# Start of Given data

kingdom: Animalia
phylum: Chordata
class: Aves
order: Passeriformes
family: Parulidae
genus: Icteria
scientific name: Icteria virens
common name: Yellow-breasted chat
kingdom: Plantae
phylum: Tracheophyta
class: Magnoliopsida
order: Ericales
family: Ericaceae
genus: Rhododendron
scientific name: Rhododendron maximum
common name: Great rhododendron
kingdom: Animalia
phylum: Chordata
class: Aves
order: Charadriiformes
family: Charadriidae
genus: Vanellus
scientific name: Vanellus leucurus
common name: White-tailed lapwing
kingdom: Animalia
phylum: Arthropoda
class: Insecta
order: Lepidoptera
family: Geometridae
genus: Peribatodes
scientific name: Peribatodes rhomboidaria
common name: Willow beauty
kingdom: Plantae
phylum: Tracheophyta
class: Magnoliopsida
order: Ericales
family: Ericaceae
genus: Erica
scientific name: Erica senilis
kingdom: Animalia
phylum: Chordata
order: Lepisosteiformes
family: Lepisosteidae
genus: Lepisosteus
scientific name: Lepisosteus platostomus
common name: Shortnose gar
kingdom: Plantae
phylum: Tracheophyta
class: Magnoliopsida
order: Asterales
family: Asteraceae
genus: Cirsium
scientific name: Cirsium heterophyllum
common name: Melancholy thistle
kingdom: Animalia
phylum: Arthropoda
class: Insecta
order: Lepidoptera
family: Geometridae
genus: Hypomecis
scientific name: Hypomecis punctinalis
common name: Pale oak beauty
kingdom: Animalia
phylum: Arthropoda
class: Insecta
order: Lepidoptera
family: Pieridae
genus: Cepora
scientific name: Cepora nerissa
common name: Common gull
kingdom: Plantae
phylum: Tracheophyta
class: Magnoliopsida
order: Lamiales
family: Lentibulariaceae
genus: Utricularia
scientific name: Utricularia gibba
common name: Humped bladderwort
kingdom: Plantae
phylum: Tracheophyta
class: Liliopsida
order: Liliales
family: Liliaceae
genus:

# End of Given data

Task goal
Turn the lines of the records from the line containing "genus: Cepora" through the end of the records, inclusive, into a Markdown table with two columns, n for the row number and Line for the line itself. Leave out any blank lines.

Output
| n | Line |
|---|---|
| 1 | genus: Cepora |
| 2 | scientific name: Cepora nerissa |
| 3 | common name: Common gull |
| 4 | kingdom: Plantae |
| 5 | phylum: Tracheophyta |
| 6 | class: Magnoliopsida |
| 7 | order: Lamiales |
| 8 | family: Lentibulariaceae |
| 9 | genus: Utricularia |
| 10 | scientific name: Utricularia gibba |
| 11 | common name: Humped bladderwort |
| 12 | kingdom: Plantae |
| 13 | phylum: Tracheophyta |
| 14 | class: Liliopsida |
| 15 | order: Liliales |
| 16 | family: Liliaceae |
| 17 | genus: |